Thursday, 14 May 2015

Morning links

I don't often read many of the 100+ blogs that I follow but there are a few posts this morning that I will draw your attention to.

James McGrath reviews Tony Burke, ed., Ancient Gospel or Modern Forgery? The Secret Gospel of Mark in Debate: Proceedings from the 2011 York University Christian Apocrypha Symposium. The full review is rather good, very thorough in summarizing the state of the conflict over this text.
The volume illustrates the difficulties involved in drawing conclusions about the authenticity of Secret Mark. If I had read only the papers that call it a forgery, I would be certain they were right. If I had read only the others, it would baffle me how anyone can still think it is a forgery. Reading both, I think that the case for authenticity is significantly stronger.
Perhaps it is that the release of my own book, Seen from the Street, after 10 years sitting on the shelf makes me see the explanations that people offer in scholarship and science as insufficient to the mystery that is our lives. I don't know if the Morton Smith fragments are a hoax. I doubt it. Crossan, (Birth of Christianity 1998) and Funk (The Complete Gospels 1992) give them some serious citation. There is no shadow of controversy in these books from the 1990s, yet they too deal only with scholarship, not with experience. I had forgotten how the Secret Gospel may have influenced my writing, not for its content as scholarly, but that it referred to my own knowledge gathered independently of the act of reading.

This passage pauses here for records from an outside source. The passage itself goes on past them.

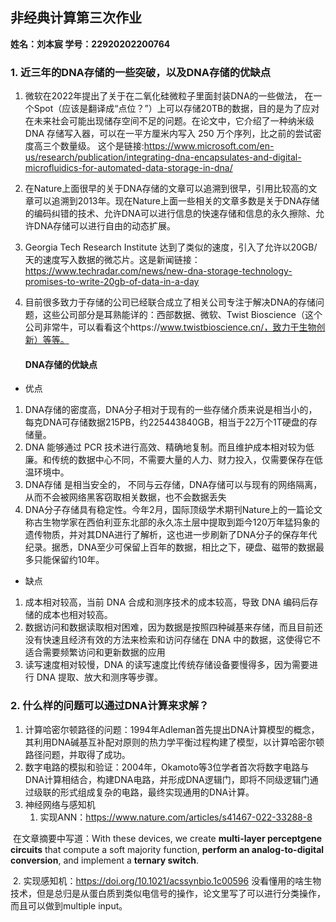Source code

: ## 非经典计算第三次作业

**姓名：刘本宸 学号：22920202200764**

### 1. 近三年的DNA存储的一些突破，以及DNA存储的优缺点

1. 微软在2022年提出了关于在二氧化硅微粒子里面封装DNA的一些做法， 在一个Spot（应该是翻译成“点位？”）上可以存储20TB的数据，目的是为了应对在未来社会可能出现储存空间不足的问题。在论文中，它介绍了一种纳米级 DNA 存储写入器，可以在一平方厘米内写入 250 万个序列，比之前的尝试密度高三个数量级。 这个是链接:https://www.microsoft.com/en-us/research/publication/integrating-dna-encapsulates-and-digital-microfluidics-for-automated-data-storage-in-dna/

2. 在Nature上面很早的关于DNA存储的文章可以追溯到很早，引用比较高的文章可以追溯到2013年。现在Nature上面一些相关的文章多数是关于DNA存储的编码纠错的技术、允许DNA可以进行信息的快速存储和信息的永久擦除、允许DNA存储可以进行自由的动态扩展。

3. Georgia Tech Research Institute 达到了类似的速度，引入了允许以20GB/天的速度写入数据的微芯片。这是新闻链接：https://www.techradar.com/news/new-dna-storage-technology-promises-to-write-20gb-of-data-in-a-day

4. 目前很多致力于存储的公司已经联合成立了相关公司专注于解决DNA的存储问题，这些公司部分是耳熟能详的：西部数据、微软、Twist Bioscience（这个公司非常牛，可以看看这个https://www.twistbioscience.cn/，致力于生物创新）等等。

   #### DNA存储的优缺点

- 优点

1. DNA存储的密度高，DNA分子相对于现有的一些存储介质来说是相当小的，每克DNA可存储数据215PB，约225443840GB，相当于22万个1T硬盘的存储量。
2. DNA 能够通过 PCR 技术进行高效、精确地复制。而且维护成本相对较为低廉。和传统的数据中心不同，不需要大量的人力、财力投入，仅需要保存在低温环境中。
3. DNA存储 是相当安全的， 不同与云存储，DNA存储可以与现有的网络隔离，从而不会被网络黑客窃取相关数据，也不会数据丢失
4. DNA分子存储具有稳定性。今年2月，国际顶级学术期刊Nature上的一篇论文称古生物学家在西伯利亚东北部的永久冻土层中提取到距今120万年猛犸象的遗传物质，并对其DNA进行了解析，这也进一步刷新了DNA分子的保存年代纪录。据悉，DNA至少可保留上百年的数据，相比之下，硬盘、磁带的数据最多只能保留约10年。

- 缺点

1. 成本相对较高，当前 DNA 合成和测序技术的成本较高，导致 DNA 编码后存储的成本也相对较高。
2. 数据访问和数据读取相对困难，因为数据是按照四种碱基来存储，而且目前还没有快速且经济有效的方法来检索和访问存储在 DNA 中的数据，这使得它不适合需要频繁访问和更新数据的应用
3. 读写速度相对较慢，DNA 的读写速度比传统存储设备要慢得多，因为需要进行 DNA 提取、放大和测序等步骤。

### 2. 什么样的问题可以通过DNA计算来求解？

1. 计算哈密尔顿路径的问题：1994年Adleman首先提出DNA计算模型的概念，其利用DNA碱基互补配对原则的热力学平衡过程构建了模型，以计算哈密尔顿路径问题，并取得了成功。
2. 数字电路的模拟和验证：2004年，Okamoto等3位学者首次将数字电路与DNA计算相结合，构建DNA电路，并形成DNA逻辑门，即将不同级逻辑门通过级联的形式组成复杂的电路，最终实现通用的DNA计算。
3. 神经网络与感知机
   1. 实现ANN：https://www.nature.com/articles/s41467-022-33288-8

​			在文章摘要中写道：With these devices, we create **multi-layer perceptgene circuits** that compute a soft majority function, **perform an analog-to-digital conversion**, and implement a **ternary switch**.

​		 2. 实现感知机：https://doi.org/10.1021/acssynbio.1c00596    没看懂用的啥生物技术，但是总归是从蛋白质到类似电信号的操作，论文里写了可以进行分类操作，而且可以做到multiple input。

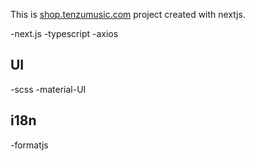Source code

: This is [shop.tenzumusic.com](https://shop.tenzumusic.com/) project created with nextjs.

-next.js
-typescript
-axios

## UI

-scss
-material-UI

## i18n

-formatjs
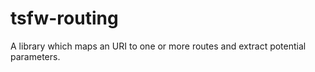 tsfw-routing
============

A library which maps an URI to one or more routes and extract potential parameters.
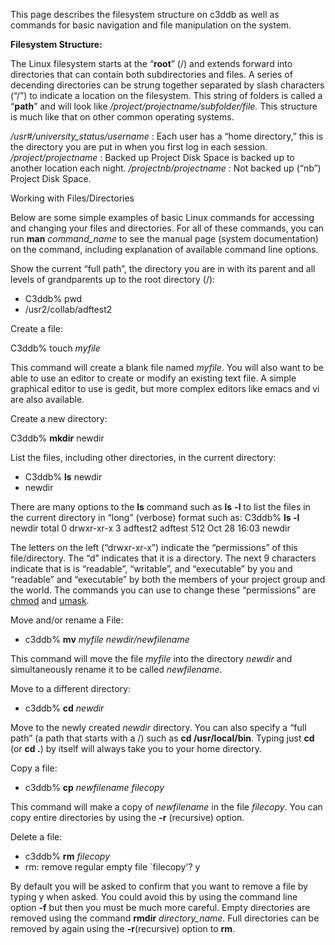 This page describes the filesystem structure on c3ddb as well as commands for basic navigation and file manipulation on the system. 

**Filesystem Structure:**

The Linux filesystem starts at the “**root**” (/) and extends forward into directories that can contain both subdirectories and files. A series of decending directories can be strung together separated by slash characters (“/”) to indicate a location on the filesystem. This string of folders is called a “**path**” and will look like _/project/projectname/subfolder/file._  This structure is much like that on other common operating systems. 

_/usr#/university_status/username_ : Each user has a “home directory,” this is the directory you are put in when you first log in each session.
_/project/projectname_ : Backed up Project Disk Space is backed up to another location each night.
_/projectnb/projectname_ : Not backed up (“nb”) Project Disk Space.

Working with Files/Directories

Below are some simple examples of basic Linux commands for accessing and changing your files and directories. For all of these commands, you can run **man** _command_name_ to see the manual page (system documentation) on the command, including explanation of available command line options.

Show the current “full path”, the directory you are in with its parent and all levels of grandparents up to the root directory (/):

* C3ddb% pwd
* /usr2/collab/adftest2

Create a file:

C3ddb% touch _myfile_

This command will create a blank file named _myfile_. You will also want to be able to use an editor to create or modify an existing text file. A simple graphical editor to use is gedit, but more complex editors like emacs and vi are also available.

Create a new directory:

C3ddb% **mkdir** newdir

List the files, including other directories, in the current directory:

* C3ddb% **ls** newdir
* newdir

There are many options to the **ls** command such as **ls** **-l** to list the files in the current directory in “long” (verbose) format such as:
C3ddb% **ls -l** newdir
total 0
drwxr-xr-x 3 adftest2 adftest 512 Oct 28 16:03 newdir

The letters on the left (“drwxr-xr-x”) indicate the “permissions” of this file/directory. The “d” indicates that it is a directory. The next 9 characters indicate that is is “readable”, “writable”, and “executable” by you and “readable” and “executable” by both the members of your project group and the world. The commands you can use to change these “permissions” are [chmod](https://weblogin.bu.edu//web@login3?jsv=1.5p&br=un&fl=0) and [umask](https://weblogin.bu.edu//web@login3?jsv=1.5p&br=un&fl=0).

Move and/or rename a File:

* c3ddb% **mv** _myfile newdir/newfilename_

This command will move the file _myfile_ into the directory _newdir_ and simultaneously rename it to be called _newfilename_.

Move to a different directory:

* c3ddb% **cd** _newdir_

Move to the newly created _newdir_ directory. You can also specify a “full path” (a path that starts with a /) such as **cd /usr/local/bin**. Typing just **cd** (or **cd .**) by itself will always take you to your home directory.

Copy a file:

* c3ddb% **cp** _newfilename filecopy_

This command will make a copy of _newfilename_ in the file _filecopy_. You can copy entire directories by using the **-r** (recursive) option.

Delete a file:

* c3ddb% **rm** _filecopy_
* rm: remove regular empty file `filecopy'? y

By default you will be asked to confirm that you want to remove a file by typing y when asked. You could avoid this by using the command line option **-f** but then you must be much more careful. Empty directories are removed using the command **rmdir** _directory_name_. Full directories can be removed by again using the **-r**(recursive) option to **rm**.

From the science of OUP comes a post on the importance of testosterone.
Humans have developed unique ways of regulating the primal actions of testosterone. Ethics, laws, social and religious prohibitions – all have been developed to control what it does. These controls have not been devised by the parts of the brain on which testosterone acts, but by more recently evolved areas, responsible for the amazing inventiveness and flexibility of human behaviour. The two domains work together, sometimes in synchrony, at other times in opposition.
One could of course put the whole ignorant knowledge base of experience down to accident (not necessarily from fast cars). This is the intent of blind evolution. It should not surprise us that the human can consider both accident and purpose in its imaging of life.

And Tim Bulkeley reposts an old post of his on covering the feet as a Biblical euphemism. wash-your-hairy-feet-or-sometimes-a-foot-is-just-a-foot/. Yes sometimes a foot is just a foot, but not in the passages he cites.

For me the modesty of the angels is a pointer to the love of God. All could be 'explained' of course, but explanation will not do as a substitute for knowledge.